As a virtualization or cloud practitioner, you have been thrown into a new challenge and that is to address capacity management for your organization. But what are some of the best practices to achieve this and how does capacity planning change in the new cloud-computing era?
This is our next blog post in the series for the VMware sponsored eBook “New Best Practices in Virtual and Cloud Management” by author and vExpert Greg Shields (Greg’s BIO). In the last post, we focused on performance management. Today’s blog post focuses on an equally important topic – capacity planning.
Capacity Management is the centerpiece that enables an organization to make sure adequate resources (computing, storage, network etc.) are available for the business, all the time and at the minimum possible cost to the organization. An enterprise faces constantly changing requirements related to capacity optimization and in cloud capacity modeling and planning become even more challenging.
Many enterprises have chosen to embrace a private cloud model for running their IT infrastructure and these organizations face specific capacity management challenges. The need for capacity planning stems from the need to make sure that your private cloud model is efficient and cost effective. The increased penetration of mobile devices in enterprises has further complicated capacity planning by introducing increased demand (with high levels of variability) for compute resources.

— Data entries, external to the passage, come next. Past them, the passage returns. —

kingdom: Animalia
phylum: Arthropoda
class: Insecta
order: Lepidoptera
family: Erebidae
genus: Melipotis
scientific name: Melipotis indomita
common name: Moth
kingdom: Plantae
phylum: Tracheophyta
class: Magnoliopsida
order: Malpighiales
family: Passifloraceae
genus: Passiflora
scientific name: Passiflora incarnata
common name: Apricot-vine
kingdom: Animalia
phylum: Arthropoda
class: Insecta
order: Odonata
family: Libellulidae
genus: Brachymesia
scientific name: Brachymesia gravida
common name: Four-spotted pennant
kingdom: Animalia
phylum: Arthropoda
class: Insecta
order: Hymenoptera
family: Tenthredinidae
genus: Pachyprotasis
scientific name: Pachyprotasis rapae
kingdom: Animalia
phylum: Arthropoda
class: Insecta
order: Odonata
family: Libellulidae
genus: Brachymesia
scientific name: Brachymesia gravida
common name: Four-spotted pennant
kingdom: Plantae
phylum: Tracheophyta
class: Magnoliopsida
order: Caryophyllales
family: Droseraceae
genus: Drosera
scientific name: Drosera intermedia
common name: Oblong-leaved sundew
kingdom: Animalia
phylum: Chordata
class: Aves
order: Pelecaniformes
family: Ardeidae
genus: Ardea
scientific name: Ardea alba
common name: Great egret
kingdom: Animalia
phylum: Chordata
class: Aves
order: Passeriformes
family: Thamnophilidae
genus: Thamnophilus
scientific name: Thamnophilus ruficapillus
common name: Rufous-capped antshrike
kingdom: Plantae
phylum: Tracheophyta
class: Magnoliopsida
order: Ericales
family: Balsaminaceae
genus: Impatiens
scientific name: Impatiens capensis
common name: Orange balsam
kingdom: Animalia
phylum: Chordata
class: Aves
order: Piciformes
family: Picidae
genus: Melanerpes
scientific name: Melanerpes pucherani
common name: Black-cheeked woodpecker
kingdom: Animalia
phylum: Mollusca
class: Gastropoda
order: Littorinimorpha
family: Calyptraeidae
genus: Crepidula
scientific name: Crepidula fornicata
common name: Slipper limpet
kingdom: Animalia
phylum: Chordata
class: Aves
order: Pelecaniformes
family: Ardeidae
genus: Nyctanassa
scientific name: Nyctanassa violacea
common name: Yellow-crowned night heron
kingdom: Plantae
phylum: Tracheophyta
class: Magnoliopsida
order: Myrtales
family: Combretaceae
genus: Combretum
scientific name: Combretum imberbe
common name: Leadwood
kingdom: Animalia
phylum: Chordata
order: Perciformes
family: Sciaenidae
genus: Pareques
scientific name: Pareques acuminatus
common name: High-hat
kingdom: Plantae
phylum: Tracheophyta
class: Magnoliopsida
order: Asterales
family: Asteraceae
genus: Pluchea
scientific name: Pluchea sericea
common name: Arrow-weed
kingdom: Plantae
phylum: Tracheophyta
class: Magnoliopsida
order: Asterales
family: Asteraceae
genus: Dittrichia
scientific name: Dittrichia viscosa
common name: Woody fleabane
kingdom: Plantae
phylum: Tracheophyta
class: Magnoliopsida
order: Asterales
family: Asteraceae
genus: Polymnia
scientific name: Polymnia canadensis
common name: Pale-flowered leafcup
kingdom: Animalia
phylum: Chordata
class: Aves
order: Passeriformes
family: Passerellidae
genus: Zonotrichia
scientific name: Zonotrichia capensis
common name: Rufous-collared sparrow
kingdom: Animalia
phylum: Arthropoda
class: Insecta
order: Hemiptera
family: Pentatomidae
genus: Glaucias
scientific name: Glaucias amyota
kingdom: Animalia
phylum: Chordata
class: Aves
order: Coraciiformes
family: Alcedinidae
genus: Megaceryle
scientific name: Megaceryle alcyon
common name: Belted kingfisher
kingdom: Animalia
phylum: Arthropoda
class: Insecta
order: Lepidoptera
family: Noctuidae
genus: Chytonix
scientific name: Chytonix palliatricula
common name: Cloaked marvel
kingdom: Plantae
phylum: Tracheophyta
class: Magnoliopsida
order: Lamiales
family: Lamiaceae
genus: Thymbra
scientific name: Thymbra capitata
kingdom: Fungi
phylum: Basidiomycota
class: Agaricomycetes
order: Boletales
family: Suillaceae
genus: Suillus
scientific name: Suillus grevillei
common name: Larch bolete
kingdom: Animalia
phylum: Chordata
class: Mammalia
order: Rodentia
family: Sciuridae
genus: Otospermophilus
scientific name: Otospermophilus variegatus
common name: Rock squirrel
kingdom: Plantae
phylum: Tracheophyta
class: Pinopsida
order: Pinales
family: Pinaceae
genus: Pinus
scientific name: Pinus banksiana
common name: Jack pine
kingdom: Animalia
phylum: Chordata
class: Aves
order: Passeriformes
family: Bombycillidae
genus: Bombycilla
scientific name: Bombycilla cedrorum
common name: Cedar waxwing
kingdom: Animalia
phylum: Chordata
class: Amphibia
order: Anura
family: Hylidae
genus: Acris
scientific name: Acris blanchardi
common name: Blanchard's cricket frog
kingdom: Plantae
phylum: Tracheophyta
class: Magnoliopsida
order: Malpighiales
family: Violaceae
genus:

Following are the key points from the second chapter “New Best Practices in Capacity Management” of the eBook:
a) Scenario Planning as a Systematic Approach:
Figure 1: Plotting consumption trends over time
The virtual infrastructure administrator who has responsibility for capacity planning has to plan for the future, execute capacity changes and purchase hardware or virtual infrastructure on a “just in time” basis. They have tons of data for the virtual environment at their fingertips but the complexity of a virtualized environment goes beyond a simplistic analytics approach.
Capacity planning trend lining charts can be used to model resource usage and consumption over time but leveraging this approach alone has some limitations. Using trending alone can be a dangerous path to tread as getting good and reliable data in a virtual environment can be a backbreaking effort. Addressing this type of limitation is a place where solutions like VMware vCenter Operations can really help. vCenter Operations delivers capacity analytics that help capacity planners understand historical trends and environmental behavior which in turns allows you to gain a more actionable view of future capacity needs (Figure 2).
Figure 2: Capacity analytics of VMware vCenter Operations
Figure 3: What-if Scenario Modeling using vCenter Operations
Using vCenter Operation you can model possible alternative future scenarios (“What If Analysis”) carrying a justifiable level of feasibility. While these future scenarios may not unfurl exactly as you have modeled them “What If Analysis” empowers IT administrators to become more nimble and adaptable in responding to resource demand and supply fluctuations that will routinely develop in a highly dynamic virtual environment.
b) Using Converged Infrastructure to simplify your Data Center:
Figure 4: Breaking IT silos and creating virtual resource pools
The author points out that traditionally, data center resources have been deployed in a fragmented and siloed manner. The complexity of managing such an environment is one reason that IT organizations often allocate as much of 70 percent of the IT budget for “keep the lights on” activities.
Converged infrastructure allows an IT organization to integrate servers, storage, networking, memory etc. into shared pools of reusable physical resources which in turn supports pools of virtual resources. This service-oriented approach simplifies the complexity associated with the management of the physical infrastructure, which in turn frees up resources and results in a higher degree of business agility. Converged infrastructure is the perfect complement to virtual infrastructure when rolling out a shared service compute infrastructure.
c) To Chargeback or Showback:
Figure 5: Assigning dollar value to IT services leads to better decision making
The key point here is that in order to efficiently run IT as a business-within-a-business, IT departments need to implement at a minimum service costing. Organizations that have not implemented any financial component to the delivery of IT services would benefit from considering showback as a first step. When compared with full chargeback, showback is much more easy to implement yet still delivers substantial benefit to the business.
Leveraging showback as part of any self service activity will allow your enterprise to begin attaching a dollar value to each of its IT services. Showback can be an excellent tool to help enlighten business units and department heads about the costs of IT in their own respective departments. This awareness of IT costs can help incent business units to better manage their usage and to question their computing needs.
Showback also lessens the bookkeeping and bureaucratic burdens related to implementing a full chargeback program while still championing the importance of awareness of true IT costs to the business. VMware vCenter™ Chargeback Manager, part of the vCenter Operations Management Suite, helps IT practitioners obtain visibility into the true costs of virtualized workloads. It supports both Showback and Chargeback use cases. vCenter™ Chargeback Manager encourages end user responsibility in a self-service private cloud and helps eliminate the notion that virtual machines are “free”.
Figure 6: vCenter™ Chargeback Manager
The chapter ends with the viewpoint that the principles of economics (supply and demand) can be found everywhere and organizations need to consciously apply these principles while managing their virtual and cloud environments. An enterprise is always changing and applying “Private cloud thinking” in your IT infrastructure is the most efficient way of delivering virtual environment resources to a user.